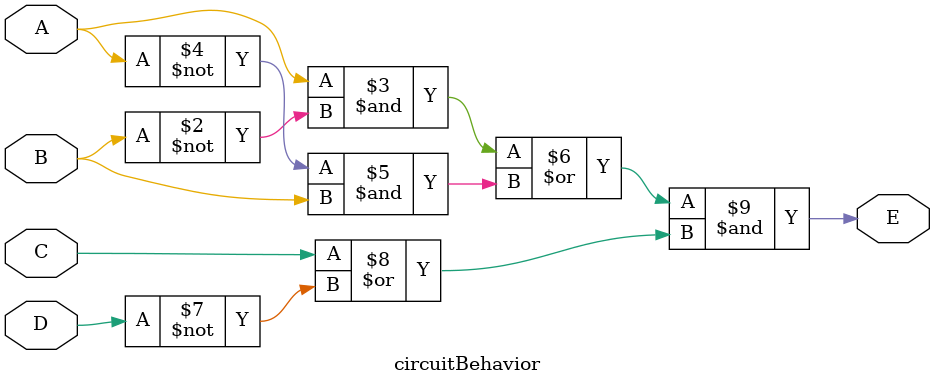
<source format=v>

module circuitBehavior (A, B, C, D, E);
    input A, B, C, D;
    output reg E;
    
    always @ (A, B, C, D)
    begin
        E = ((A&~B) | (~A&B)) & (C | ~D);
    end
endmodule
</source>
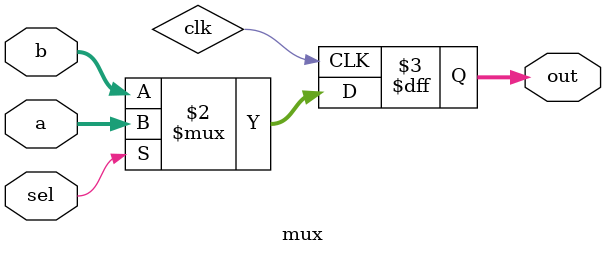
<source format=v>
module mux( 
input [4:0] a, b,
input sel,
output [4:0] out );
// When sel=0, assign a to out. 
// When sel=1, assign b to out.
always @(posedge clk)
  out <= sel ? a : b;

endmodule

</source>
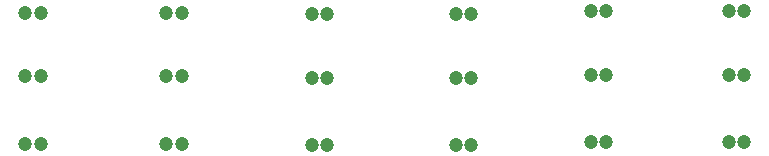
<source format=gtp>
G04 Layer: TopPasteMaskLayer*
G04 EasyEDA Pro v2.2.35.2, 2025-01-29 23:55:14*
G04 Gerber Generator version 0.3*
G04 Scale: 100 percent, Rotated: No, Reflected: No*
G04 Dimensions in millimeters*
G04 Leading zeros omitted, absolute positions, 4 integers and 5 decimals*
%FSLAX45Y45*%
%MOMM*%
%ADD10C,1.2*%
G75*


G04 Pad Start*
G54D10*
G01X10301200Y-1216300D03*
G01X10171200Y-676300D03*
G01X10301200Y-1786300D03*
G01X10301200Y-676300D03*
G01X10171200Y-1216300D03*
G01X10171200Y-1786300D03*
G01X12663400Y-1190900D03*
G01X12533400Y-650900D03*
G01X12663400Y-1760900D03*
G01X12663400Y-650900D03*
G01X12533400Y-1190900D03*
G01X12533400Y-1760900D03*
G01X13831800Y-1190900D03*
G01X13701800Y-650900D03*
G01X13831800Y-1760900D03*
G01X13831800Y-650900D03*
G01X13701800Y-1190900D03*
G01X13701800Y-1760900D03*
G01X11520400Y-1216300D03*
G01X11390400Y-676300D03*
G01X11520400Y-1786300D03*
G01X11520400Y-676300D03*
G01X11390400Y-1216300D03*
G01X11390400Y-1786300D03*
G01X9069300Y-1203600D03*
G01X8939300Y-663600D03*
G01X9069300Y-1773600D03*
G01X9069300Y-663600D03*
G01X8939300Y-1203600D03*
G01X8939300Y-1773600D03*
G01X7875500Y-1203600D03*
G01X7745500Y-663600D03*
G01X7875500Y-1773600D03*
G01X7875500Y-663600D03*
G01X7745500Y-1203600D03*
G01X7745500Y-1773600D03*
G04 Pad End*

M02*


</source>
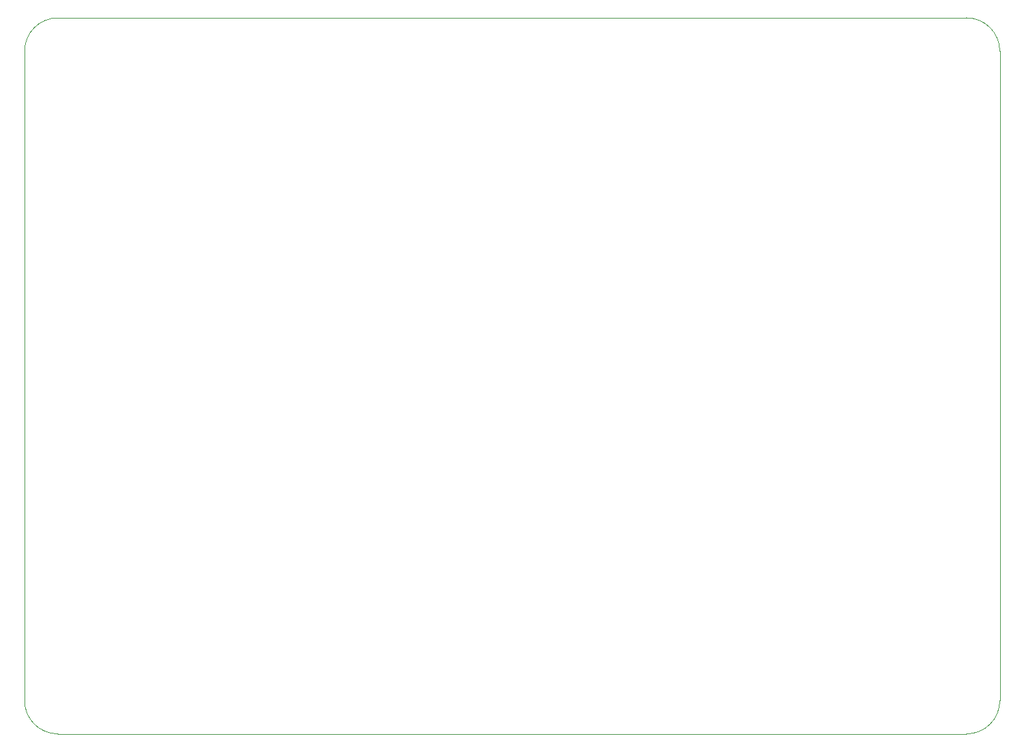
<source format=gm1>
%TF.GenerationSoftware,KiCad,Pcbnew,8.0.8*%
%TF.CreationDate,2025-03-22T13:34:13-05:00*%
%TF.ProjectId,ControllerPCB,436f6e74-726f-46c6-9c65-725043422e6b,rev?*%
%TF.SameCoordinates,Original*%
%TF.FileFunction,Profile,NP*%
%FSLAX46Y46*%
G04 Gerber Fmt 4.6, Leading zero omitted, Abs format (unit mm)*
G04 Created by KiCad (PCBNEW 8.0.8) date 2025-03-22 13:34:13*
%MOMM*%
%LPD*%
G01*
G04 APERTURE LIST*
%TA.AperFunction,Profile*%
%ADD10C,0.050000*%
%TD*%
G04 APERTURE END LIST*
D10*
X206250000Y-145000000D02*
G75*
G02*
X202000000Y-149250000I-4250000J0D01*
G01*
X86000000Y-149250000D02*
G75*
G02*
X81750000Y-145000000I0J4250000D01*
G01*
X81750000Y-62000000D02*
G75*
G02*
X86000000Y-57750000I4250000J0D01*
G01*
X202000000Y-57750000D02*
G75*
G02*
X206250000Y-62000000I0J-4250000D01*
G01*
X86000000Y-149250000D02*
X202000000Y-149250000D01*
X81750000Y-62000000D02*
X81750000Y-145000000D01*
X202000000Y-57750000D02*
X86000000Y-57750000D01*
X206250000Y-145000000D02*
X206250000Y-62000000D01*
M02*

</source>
################
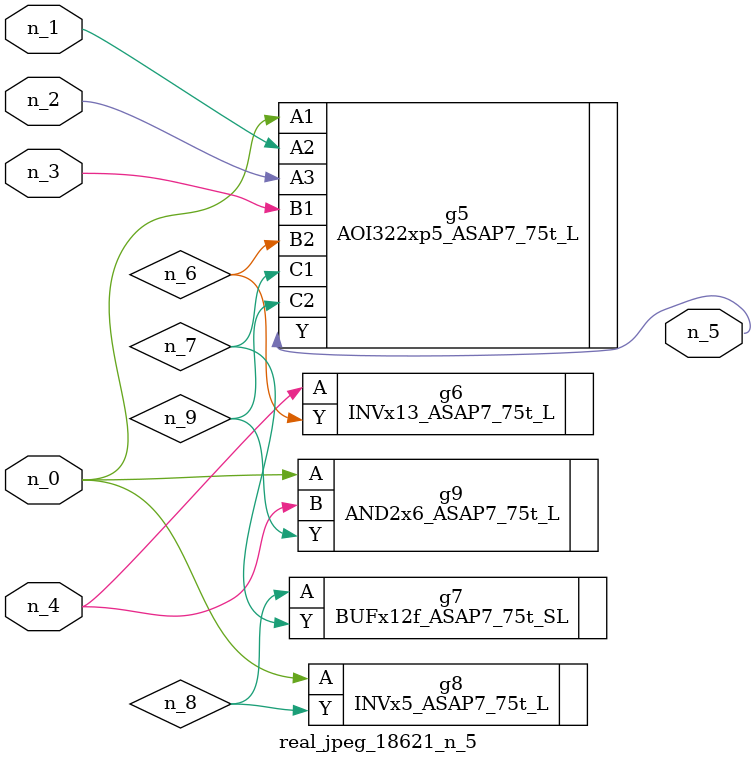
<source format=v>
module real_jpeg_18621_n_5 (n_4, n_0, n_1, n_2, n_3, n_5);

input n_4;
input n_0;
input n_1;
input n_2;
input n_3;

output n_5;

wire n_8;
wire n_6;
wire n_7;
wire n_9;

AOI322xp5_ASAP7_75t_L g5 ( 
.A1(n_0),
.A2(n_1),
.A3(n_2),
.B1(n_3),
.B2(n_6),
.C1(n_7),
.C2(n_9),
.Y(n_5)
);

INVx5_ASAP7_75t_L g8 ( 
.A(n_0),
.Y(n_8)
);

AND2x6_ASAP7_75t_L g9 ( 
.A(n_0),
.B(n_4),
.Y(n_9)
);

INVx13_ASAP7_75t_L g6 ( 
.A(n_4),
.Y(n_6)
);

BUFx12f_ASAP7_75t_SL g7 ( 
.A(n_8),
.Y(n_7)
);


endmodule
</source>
################
All that is needed is the exact run of lines above from the line containing "G04 Dimensions in millimeters*" through the line containing "G01X12533400Y-650900D03*", both of them included.

FINAL ANSWER:
G04 Dimensions in millimeters*
G04 Leading zeros omitted, absolute positions, 4 integers and 5 decimals*
%FSLAX45Y45*%
%MOMM*%
%ADD10C,1.2*%
G75*


G04 Pad Start*
G54D10*
G01X10301200Y-1216300D03*
G01X10171200Y-676300D03*
G01X10301200Y-1786300D03*
G01X10301200Y-676300D03*
G01X10171200Y-1216300D03*
G01X10171200Y-1786300D03*
G01X12663400Y-1190900D03*
G01X12533400Y-650900D03*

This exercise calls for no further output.